Tapiwanashe Mangwiro, Zimpapers Business Hub
ZIMBABWE’S external trade position strengthened markedly in November 2025, with the country recording a goods trade surplus of US$90,5 million. This represented a 215,2 percent increase from the US$28,7 million surplus recorded in October 2025, according to the Zimbabwe National Statistics Agency (ZimStat).
In its latest External Trade Statistics report, ZimStat said, “The resulting trade balance amounted to a surplus of US$90,5 million, a 215,2 percent increase from the October 2025 surplus of US$28,7 million.”
The improvement was driven by a combination of steady export receipts and a significant contraction in imports during the month.
Data released by ZimStat shows that exports in November 2025 amounted to US$1 046 billion, reflecting a marginal increase of 0,4 percent from the US$1 042 billion recorded in October.
Although export growth remained subdued, a sharp decline in imports proved decisive in widening the trade surplus. Imports stood at US$955,8 million in November, down 5,7 percent from US$1 013 billion in October 2025.
ZimStat noted, “Imports decreased to US$955,8 million, a 5,7 percent drop, creating favourable conditions for a stronger trade balance outcome.”
Explaining the significance of the outcome, the agency reiterated the basic definition of trade performance, stating, “A trade deficit occurs when a country’s value of imports is greater than that of exports in a given period. When the value of exports exceeds the value of imports, it implies a trade surplus.”
Zimbabwe’s export earnings in November continued to be heavily concentrated in mineral and agricultural commodities, with semi manufactured gold once again anchoring foreign currency inflows.

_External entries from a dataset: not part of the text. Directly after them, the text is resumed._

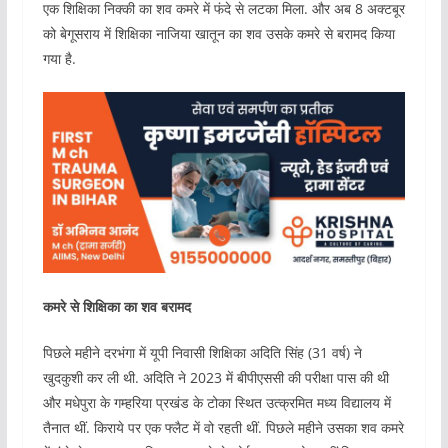
एक शिक्षिका निक्की का शव कमरे में फंदे से लटका मिला. और अब 8 अक्टबूर
को बेगूसराय में शिक्षिका नाजिया खातून का शव उसके कमरे से बरामद किया
गया है.
कमरे से शिक्षिका का शव बरामद
पिछले महीने दरभंगा में यूपी निवासी शिक्षिका अदिति सिंह (31 वर्ष) ने
खुदकुशी कर ली थी. अदिति ने 2023 में बीपीएससी की परीक्षा पास की थी
और मधेपुरा के गम्हरिया प्रखंड के टोका स्थित उत्क्रमित मध्य विद्यालय में
तैनात थीं. किराये पर एक फ्लैट में वो रहती थीं. पिछले महीने उसका शव कमरे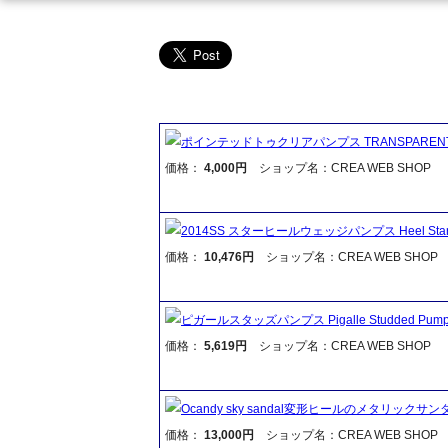
ポインテッドトゥクリアパンプス TRANSPARENT
価格：
4,000円
ショップ名：CREA WEB SHOP
2014SS スターヒールウェッジパンプス Heel Star We
価格：
10,476円
ショップ名：CREA WEB SHOP
ピガールスタッズパンプス Pigalle Studded Pump
価格：
5,619円
ショップ名：CREA WEB SHOP
Ocandy sky sandal変形ヒールのメタリックサン
価格：
13,000円
ショップ名：CREA WEB SHOP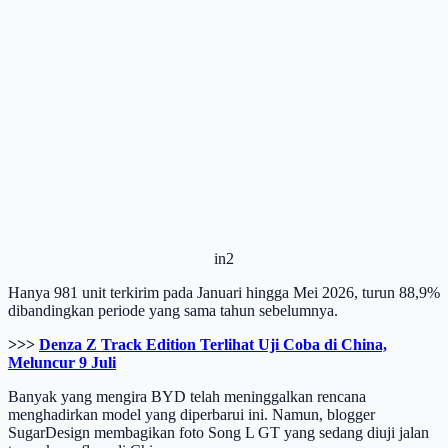
in2
Hanya 981 unit terkirim pada Januari hingga Mei 2026, turun 88,9%
dibandingkan periode yang sama tahun sebelumnya.
>>>
Denza Z Track Edition Terlihat Uji Coba di China,
Meluncur 9 Juli
Banyak yang mengira BYD telah meninggalkan rencana
menghadirkan model yang diperbarui ini. Namun, blogger
SugarDesign membagikan foto Song L GT yang sedang diuji jalan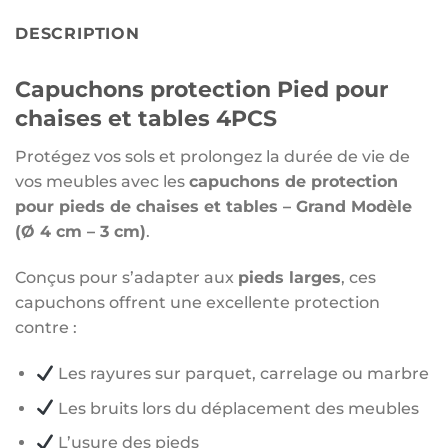
DESCRIPTION
Capuchons protection Pied pour
chaises et tables 4PCS
Protégez vos sols et prolongez la durée de vie de
vos meubles avec les
capuchons de protection
pour pieds de chaises et tables – Grand Modèle
(Ø 4 cm – 3 cm)
.
Conçus pour s’adapter aux
pieds larges
, ces
capuchons offrent une excellente protection
contre :
Les rayures sur parquet, carrelage ou marbre
Les bruits lors du déplacement des meubles
L’usure des pieds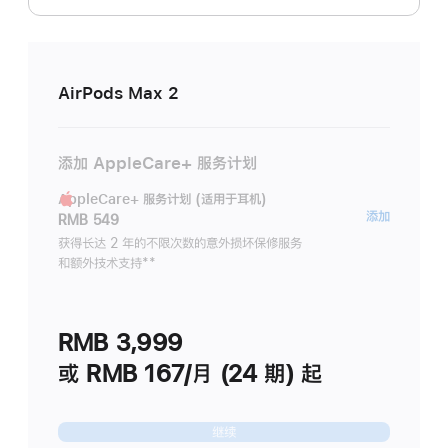
AirPods Max 2
添加 AppleCare+ 服务计划
AppleCare+ 服务计划 (适用于耳机)
AppleC
添加
RMB 549
服
获得长达 2 年的不限次数的意外损坏保修服务
和额外技术支持
脚
**
务
注
计
划
RMB 3,999
(适
用
或 RMB 167/月 (24 期) 起
于
耳
继续
机)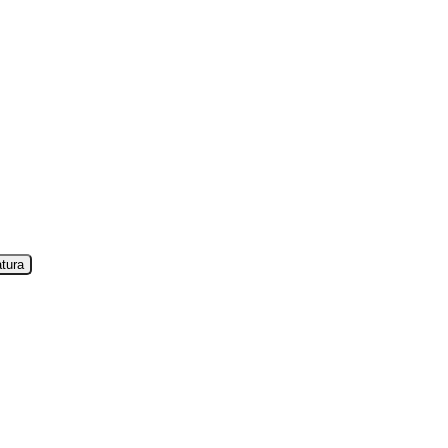
auter Standort. Persönlich und nah –
MVM Meggen
.
tura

ZimStat reported that among the top 10 products exported in November 2025 were semi-manufactured gold, accounting for 42,4 percent, tobacco at 23,7 percent and nickel mattes, which contributed 17 percent.
The data further shows that industrial supplies accounted for 95,8 percent of total exports by broad economic category, highlighting the continued dominance of mining related products in Zimbabwe’s export profile.

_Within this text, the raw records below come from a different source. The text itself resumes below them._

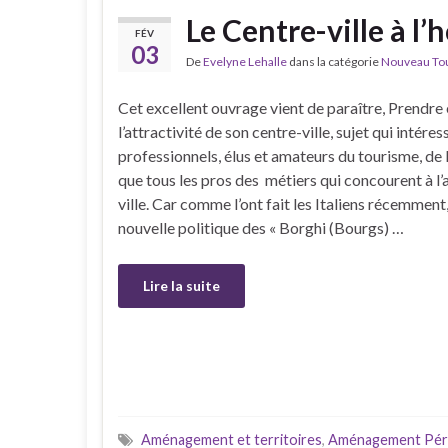
Le Centre-ville à l
FÉV
03
De
Evelyne Lehalle
dans la catégorie
Nouveau Tour
Cet excellent ouvrage vient de paraître, Prendre
l’attractivité de son centre-ville, sujet qui intére
professionnels, élus et amateurs du tourisme, de la
que tous les pros des métiers qui concourent à l’a
ville. Car comme l’ont fait les Italiens récemment
nouvelle politique des « Borghi (Bourgs) …
Lire la suite
Aménagement et territoires
,
Aménagement Péri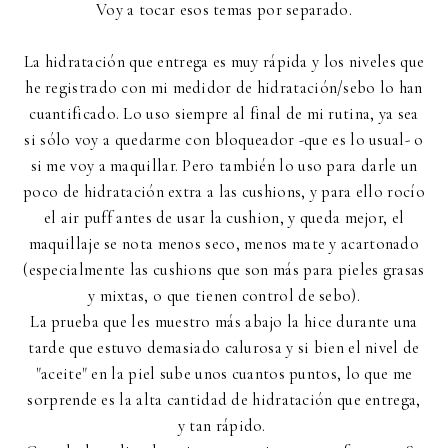
Voy a tocar esos temas por separado.
La hidratación que entrega es muy rápida y los niveles que
he registrado con mi medidor de hidratación/sebo lo han
cuantificado. Lo uso siempre al final de mi rutina, ya sea
si sólo voy a quedarme con bloqueador -que es lo usual- o
si me voy a maquillar. Pero también lo uso para darle un
poco de hidratación extra a las cushions, y para ello rocío
el air puff antes de usar la cushion, y queda mejor, el
maquillaje se nota menos seco, menos mate y acartonado
(especialmente las cushions que son más para pieles grasas
y mixtas, o que tienen control de sebo).
La prueba que les muestro más abajo la hice durante una
tarde que estuvo demasiado calurosa y si bien el nivel de
"aceite" en la piel sube unos cuantos puntos, lo que me
sorprende es la alta cantidad de hidratación que entrega,
y tan rápido.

Other notable export products during the month included ferro chromium, chromium ores and concentrates, coke and semi-coke of coal, nickel ores and concentrates, and non alloy pig iron.
In terms of export destinations, the United Arab Emirates emerged as Zimbabwe’s largest single market. ZimStat stated, “The United Arab Emirates (UAE) was the predominant destination, accounting for 44,4 percent of all export earnings.”

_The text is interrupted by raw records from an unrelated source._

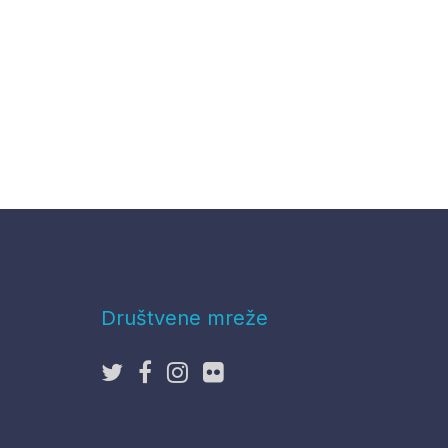
Društvene mreže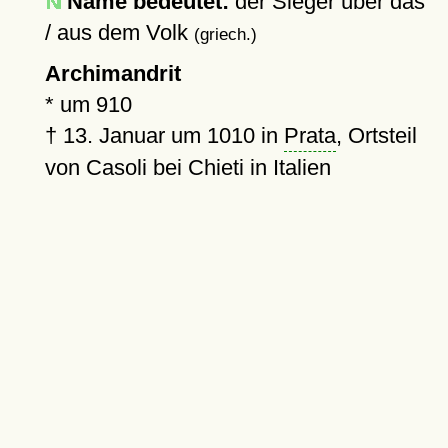
Name bedeutet:
der Sieger über das
/ aus dem Volk
(griech.)
Archimandrit
*
um 910
†
13. Januar um 1010
in
Prata
, Ortsteil
von Casoli bei Chieti in Italien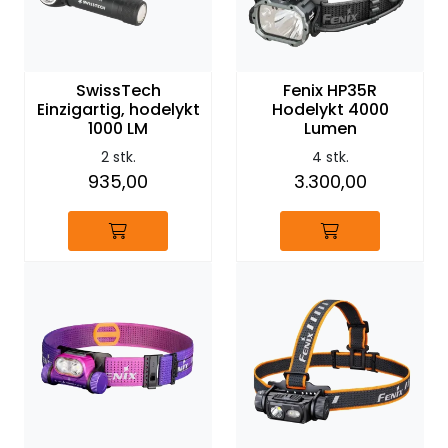
SwissTech
Fenix HP35R
Einzigartig, hodelykt
Hodelykt 4000
1000 LM
Lumen
2 stk.
4 stk.
935,00
3.300,00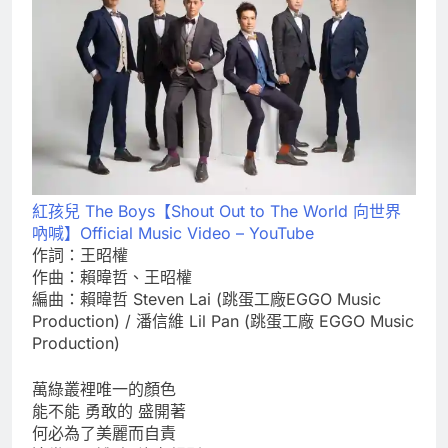
紅孩兒 The Boys【Shout Out to The World 向世界
吶喊】Official Music Video – YouTube
作詞：王昭權
作曲：賴暐哲、王昭權
編曲：賴暐哲 Steven Lai (跳蛋工廠EGGO Music
Production) / 潘信維 Lil Pan (跳蛋工廠 EGGO Music
Production)
萬綠叢裡唯一的顏色
能不能 勇敢的 盛開著
何必為了美麗而自責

South Africa and China followed, accounting for 21,8 percent and 21,2 percent respectively.
“The five major countries accounted for about ninety percent of the total export value of US$1 046,2 million,” ZimStat said.
Regional markets also remained important. Exports to the Southern African Development Community (SADC) were largely driven by nickel mattes, while shipments under the African Continental Free Trade Area (AfCFTA) were similarly dominated by mineral products.
On the import side, ZimStat data shows that industrial supplies constituted the largest share of imports in November, accounting for 39,5 percent, followed by fuels and lubricants at 19,2 percent.
The agency noted, “Industrial supplies comprised 39, 5 percent of goods imported in November 2025, followed by fuels and lubricants at 19,2 percent.” Capital goods, excluding transport equipment, accounted for 17,1 percent, while food and beverages made up 10,7 percent of the total import bill.
Major imported products included mineral fuels, machinery and mechanical appliances, cereals and fertilisers, underscoring Zimbabwe’s continued reliance on external markets for energy, equipment and food inputs.
South Africa remained the dominant source of imports. ZimStat reported,
“South Africa dominates imports with 39,2 percent share, followed by China at 15,8 percent, with the Bahamas and Bahrain also featuring prominently.”
Collectively, the top four countries accounted for nearly 70 percent of total imports.
The sharp rise in the trade surplus is expected to support foreign currency availability and ease pressure on the balance of payments.
However, analysts caution that the sustainability of the surplus will depend on broadening the export base, increasing value addition and maintaining disciplined import management.
As the November figures demonstrate, even modest export growth combined with a contraction in imports can yield a substantial improvement in the trade balance, which development policymakers will be keen to consolidate going into 2026.